Mass balance is a fundamental concept in chemical and pharmaceutical analysis. It involves accounting for the total amount of a substance entering and leaving a system, ensuring that no material is lost or unaccounted for during the analysis process. Achieving accurate mass balance is crucial for the reliability and validity of your analytical results. Here’s a comprehensive guide on how to ensure mass balance when analyzing active ingredients.
Understanding Mass Balance
Mass balance, also known as material balance, is based on the principle of conservation of mass. In the context of chemical and pharmaceutical analysis, it means that the total weight percent of active ingredients, impurities, inorganics and residual solvents will add up to 100%.
Achieving mass balance
Weight % Assays:
The weight % of the AI and all identified impurities are determined using typically either liquid chromatography (LC), gas chromatography (GC) or Mass spectrometry (MS). Methods used should have been validated to ensure accuracy, precision and specificity. Also, internal standards and calibration curves should be used to correct for potential losses during analysis.

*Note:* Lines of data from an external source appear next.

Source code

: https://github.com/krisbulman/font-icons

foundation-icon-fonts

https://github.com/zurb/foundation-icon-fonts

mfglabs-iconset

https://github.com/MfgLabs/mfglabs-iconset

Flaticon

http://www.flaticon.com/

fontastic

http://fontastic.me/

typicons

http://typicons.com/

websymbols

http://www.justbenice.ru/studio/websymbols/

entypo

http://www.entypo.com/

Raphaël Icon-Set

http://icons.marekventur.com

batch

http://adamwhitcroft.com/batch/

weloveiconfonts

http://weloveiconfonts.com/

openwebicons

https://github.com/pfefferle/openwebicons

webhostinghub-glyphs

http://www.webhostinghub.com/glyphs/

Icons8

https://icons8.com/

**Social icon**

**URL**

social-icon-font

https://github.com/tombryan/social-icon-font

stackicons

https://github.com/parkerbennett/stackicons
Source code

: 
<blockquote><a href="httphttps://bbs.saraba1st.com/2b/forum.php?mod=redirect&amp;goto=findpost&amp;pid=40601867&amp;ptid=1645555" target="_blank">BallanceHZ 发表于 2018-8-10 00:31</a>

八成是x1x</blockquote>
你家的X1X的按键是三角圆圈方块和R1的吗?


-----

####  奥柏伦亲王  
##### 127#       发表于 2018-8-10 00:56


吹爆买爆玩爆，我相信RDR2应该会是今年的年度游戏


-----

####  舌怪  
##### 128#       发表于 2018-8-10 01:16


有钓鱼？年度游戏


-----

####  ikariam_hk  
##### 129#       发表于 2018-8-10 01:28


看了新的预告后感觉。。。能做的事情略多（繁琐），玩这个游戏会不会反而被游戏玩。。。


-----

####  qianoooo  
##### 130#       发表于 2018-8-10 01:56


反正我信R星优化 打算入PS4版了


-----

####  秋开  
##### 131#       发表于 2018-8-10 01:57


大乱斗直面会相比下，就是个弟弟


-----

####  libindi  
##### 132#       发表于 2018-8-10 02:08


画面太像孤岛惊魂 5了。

Residual solvents Analysis:
Residual solvents analysis are done using GC-FID to determine the residual solvents from the reactions that are in the active ingredient. This is done by making calibration curves with all solvents expected to be in the AI material and obtaining their weight percentages.
Inorganic Analysis:
Inorganics and metals are typically analyzed using IC and ICP-MS respectively. These techniques are employed to account for any inorganic impurity that still remains in the active ingredient.
Water content:
Karl Fischer titration is the preferred method for water content determination in pharmacopeias and countless norms, e.g. ASTM or DIN. Understanding the amount of water is vital to closing the mass balance.
Other tests:
Sometimes heavy components need to be determined using size exclusion chromatography when dimers and other polymeric impurities are formed in the reaction. For non-UV absorbing impurities, alternate detectors like the evaporative light scattering detector (ELSD) can be employed to identify and quantify these impurities so that the mass balance can be achieved.
Conclusion
Ensuring mass balance is a critical aspect of chemical and pharmaceutical analysis. By following these steps, you can achieve accurate and reliable results, contributing to the overall quality and integrity of your analytical work. Remember, meticulous preparation, precise measurements, and thorough documentation are also key to successful mass balance. Happy analyzing!